6. The method of claim 1, wherein the step of determining the position of the substrate comprises,

performing image saliency detection on the second input image by adopting a saliency detection model based on deep learning, wherein the saliency detection model comprises an encoder and a decoder;

when the second input image is an image containing a significant object, performing decoding operation on the first feature image obtained by the encoder through the decoder, and predicting to generate the significant image;

when the second input image is an image which does not contain a significant object, calculating a second feature image obtained by the encoder and a background pixel feature image with the same size as the second feature image, determining BCE loss between the second feature image and the background pixel feature image, closing a relevant background channel in the encoder, and calculating the loss as follows:

wherein n represents the number of pictures in the training dataset, wherein F _mt Representing background pixel feature map, F _l Representing the coding feature map.

7. The method of claim 6, wherein the step of providing the first layer comprises,

the encoder contains a triple remodelling structure for reconstructing the signature and transmitting to the next encoding layer.

8. The method of claim 1, wherein the step of determining the position of the substrate comprises,

and before the third image is generated, carrying out post-processing on the image fused by the background image and the foreground image, removing unnatural edges and adjusting the tone.

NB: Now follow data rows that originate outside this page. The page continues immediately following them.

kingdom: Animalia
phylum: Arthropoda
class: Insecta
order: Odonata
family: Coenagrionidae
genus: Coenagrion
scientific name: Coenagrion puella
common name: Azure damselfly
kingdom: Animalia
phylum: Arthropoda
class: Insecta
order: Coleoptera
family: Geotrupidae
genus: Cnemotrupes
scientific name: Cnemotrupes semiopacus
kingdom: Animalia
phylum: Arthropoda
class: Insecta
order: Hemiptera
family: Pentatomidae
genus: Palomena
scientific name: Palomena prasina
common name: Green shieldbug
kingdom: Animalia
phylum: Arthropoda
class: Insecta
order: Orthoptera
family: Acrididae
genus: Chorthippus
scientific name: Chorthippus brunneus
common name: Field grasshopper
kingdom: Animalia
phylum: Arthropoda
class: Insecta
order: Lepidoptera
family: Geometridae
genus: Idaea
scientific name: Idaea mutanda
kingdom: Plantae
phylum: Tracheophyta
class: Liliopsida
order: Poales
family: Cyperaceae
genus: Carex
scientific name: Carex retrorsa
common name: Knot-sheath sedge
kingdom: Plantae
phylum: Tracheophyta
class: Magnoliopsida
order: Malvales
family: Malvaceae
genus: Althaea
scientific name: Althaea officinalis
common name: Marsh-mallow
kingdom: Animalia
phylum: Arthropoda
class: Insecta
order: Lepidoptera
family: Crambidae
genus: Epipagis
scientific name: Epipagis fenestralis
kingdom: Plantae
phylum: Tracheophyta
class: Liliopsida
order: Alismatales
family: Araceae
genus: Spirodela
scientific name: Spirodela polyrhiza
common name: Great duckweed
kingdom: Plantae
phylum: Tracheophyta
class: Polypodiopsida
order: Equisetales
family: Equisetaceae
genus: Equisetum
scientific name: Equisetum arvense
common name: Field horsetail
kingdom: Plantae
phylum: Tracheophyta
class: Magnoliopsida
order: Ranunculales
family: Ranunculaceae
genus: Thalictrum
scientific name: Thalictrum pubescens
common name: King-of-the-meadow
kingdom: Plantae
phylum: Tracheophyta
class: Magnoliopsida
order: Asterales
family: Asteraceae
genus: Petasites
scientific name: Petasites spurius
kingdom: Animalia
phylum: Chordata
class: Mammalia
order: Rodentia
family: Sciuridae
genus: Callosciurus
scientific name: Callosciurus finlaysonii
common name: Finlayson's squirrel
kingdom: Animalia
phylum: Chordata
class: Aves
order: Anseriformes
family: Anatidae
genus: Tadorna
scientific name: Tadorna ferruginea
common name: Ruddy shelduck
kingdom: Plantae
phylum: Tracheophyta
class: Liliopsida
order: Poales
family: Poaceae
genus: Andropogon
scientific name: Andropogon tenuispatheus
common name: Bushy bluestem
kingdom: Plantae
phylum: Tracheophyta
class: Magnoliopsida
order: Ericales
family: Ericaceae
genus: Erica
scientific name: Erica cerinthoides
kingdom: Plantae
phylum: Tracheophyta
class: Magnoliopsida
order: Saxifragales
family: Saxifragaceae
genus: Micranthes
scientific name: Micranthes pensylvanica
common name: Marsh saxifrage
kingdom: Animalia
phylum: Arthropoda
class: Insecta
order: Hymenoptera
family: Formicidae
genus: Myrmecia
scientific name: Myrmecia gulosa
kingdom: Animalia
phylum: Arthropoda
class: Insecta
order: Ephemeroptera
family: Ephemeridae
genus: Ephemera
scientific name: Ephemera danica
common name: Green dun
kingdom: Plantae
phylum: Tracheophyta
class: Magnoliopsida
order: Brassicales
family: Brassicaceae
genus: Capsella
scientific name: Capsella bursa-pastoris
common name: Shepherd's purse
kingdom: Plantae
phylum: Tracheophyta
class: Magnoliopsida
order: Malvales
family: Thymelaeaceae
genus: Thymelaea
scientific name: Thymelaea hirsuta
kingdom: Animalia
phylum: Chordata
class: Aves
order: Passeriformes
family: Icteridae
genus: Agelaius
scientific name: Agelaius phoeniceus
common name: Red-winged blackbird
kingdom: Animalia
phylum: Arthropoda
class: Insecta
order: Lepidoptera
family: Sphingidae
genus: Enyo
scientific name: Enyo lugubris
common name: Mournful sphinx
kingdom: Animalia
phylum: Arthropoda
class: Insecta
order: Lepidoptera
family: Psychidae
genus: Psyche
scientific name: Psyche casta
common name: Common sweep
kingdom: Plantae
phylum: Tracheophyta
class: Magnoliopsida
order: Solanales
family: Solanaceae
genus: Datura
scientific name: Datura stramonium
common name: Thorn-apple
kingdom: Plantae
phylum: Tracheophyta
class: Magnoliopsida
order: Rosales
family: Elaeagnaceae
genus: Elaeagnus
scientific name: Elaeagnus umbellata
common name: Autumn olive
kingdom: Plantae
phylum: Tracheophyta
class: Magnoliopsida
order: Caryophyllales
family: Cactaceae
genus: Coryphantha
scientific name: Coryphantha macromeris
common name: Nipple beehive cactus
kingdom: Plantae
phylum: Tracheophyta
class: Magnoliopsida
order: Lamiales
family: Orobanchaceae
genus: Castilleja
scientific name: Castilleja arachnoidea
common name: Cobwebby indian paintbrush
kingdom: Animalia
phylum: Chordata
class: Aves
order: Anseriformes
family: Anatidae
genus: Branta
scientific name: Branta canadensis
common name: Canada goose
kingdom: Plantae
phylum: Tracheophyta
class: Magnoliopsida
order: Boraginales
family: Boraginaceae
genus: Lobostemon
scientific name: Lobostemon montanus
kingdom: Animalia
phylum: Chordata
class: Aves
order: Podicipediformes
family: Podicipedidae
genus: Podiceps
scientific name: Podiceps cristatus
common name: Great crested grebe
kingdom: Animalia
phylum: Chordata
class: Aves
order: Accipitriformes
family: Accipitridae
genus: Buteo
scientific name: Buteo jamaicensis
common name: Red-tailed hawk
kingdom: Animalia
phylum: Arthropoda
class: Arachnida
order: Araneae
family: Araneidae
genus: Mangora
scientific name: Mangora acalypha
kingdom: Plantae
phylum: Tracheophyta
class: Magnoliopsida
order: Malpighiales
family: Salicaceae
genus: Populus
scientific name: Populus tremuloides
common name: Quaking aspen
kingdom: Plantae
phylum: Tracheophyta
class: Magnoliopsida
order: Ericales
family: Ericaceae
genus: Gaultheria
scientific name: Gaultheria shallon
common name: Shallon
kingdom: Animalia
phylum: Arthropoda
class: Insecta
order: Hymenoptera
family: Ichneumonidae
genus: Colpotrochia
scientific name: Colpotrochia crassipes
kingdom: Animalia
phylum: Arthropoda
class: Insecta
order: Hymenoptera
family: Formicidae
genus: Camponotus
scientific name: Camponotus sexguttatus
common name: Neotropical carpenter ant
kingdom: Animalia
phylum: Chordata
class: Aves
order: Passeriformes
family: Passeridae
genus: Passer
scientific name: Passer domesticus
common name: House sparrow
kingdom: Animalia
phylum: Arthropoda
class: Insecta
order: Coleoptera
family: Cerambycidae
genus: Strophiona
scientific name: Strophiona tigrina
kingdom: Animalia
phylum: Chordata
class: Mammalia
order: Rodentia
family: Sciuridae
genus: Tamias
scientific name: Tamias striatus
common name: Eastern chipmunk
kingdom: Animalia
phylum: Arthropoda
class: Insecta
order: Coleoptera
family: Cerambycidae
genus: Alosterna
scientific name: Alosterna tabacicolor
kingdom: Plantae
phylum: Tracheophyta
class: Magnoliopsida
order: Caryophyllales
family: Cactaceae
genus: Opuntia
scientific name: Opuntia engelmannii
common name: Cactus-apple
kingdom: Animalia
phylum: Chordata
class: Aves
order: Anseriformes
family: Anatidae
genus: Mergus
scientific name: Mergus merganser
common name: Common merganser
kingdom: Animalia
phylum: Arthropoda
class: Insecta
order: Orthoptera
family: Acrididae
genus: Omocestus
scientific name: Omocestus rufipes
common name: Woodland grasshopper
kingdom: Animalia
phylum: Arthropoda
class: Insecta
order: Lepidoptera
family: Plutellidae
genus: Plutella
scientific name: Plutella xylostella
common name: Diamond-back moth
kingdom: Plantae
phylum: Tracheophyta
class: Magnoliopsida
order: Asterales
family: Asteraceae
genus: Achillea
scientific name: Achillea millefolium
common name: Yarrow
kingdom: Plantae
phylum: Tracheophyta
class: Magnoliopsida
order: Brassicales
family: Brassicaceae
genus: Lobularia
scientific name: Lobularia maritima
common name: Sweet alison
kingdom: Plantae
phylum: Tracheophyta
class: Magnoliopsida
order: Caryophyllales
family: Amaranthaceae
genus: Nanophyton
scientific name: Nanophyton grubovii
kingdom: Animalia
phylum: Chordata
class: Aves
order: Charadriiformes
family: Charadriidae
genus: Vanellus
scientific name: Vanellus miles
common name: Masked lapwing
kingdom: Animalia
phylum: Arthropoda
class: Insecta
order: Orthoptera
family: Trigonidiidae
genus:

9. An image background switching apparatus, characterized by adopting the image background switching method according to any one of claims 1 to 8, comprising:

the background extraction module is used for sorting the segmented first input image to obtain a background range in the image;

the background generation module is used for transmitting the background range as a condition into a generation model to generate a background image;

the saliency detection module is used for detecting the image saliency of the second input image, extracting a saliency area of the image foreground and generating a saliency map;

the foreground generation module is used for extracting a foreground image of the second input image according to the saliency map;

and the fusion module is used for fusing the background image and the foreground image to generate a third image.

10. A readable storage medium having stored thereon a program or instructions, which when executed by a processor, realizes the steps of the image background switching method of any of claims 1-8.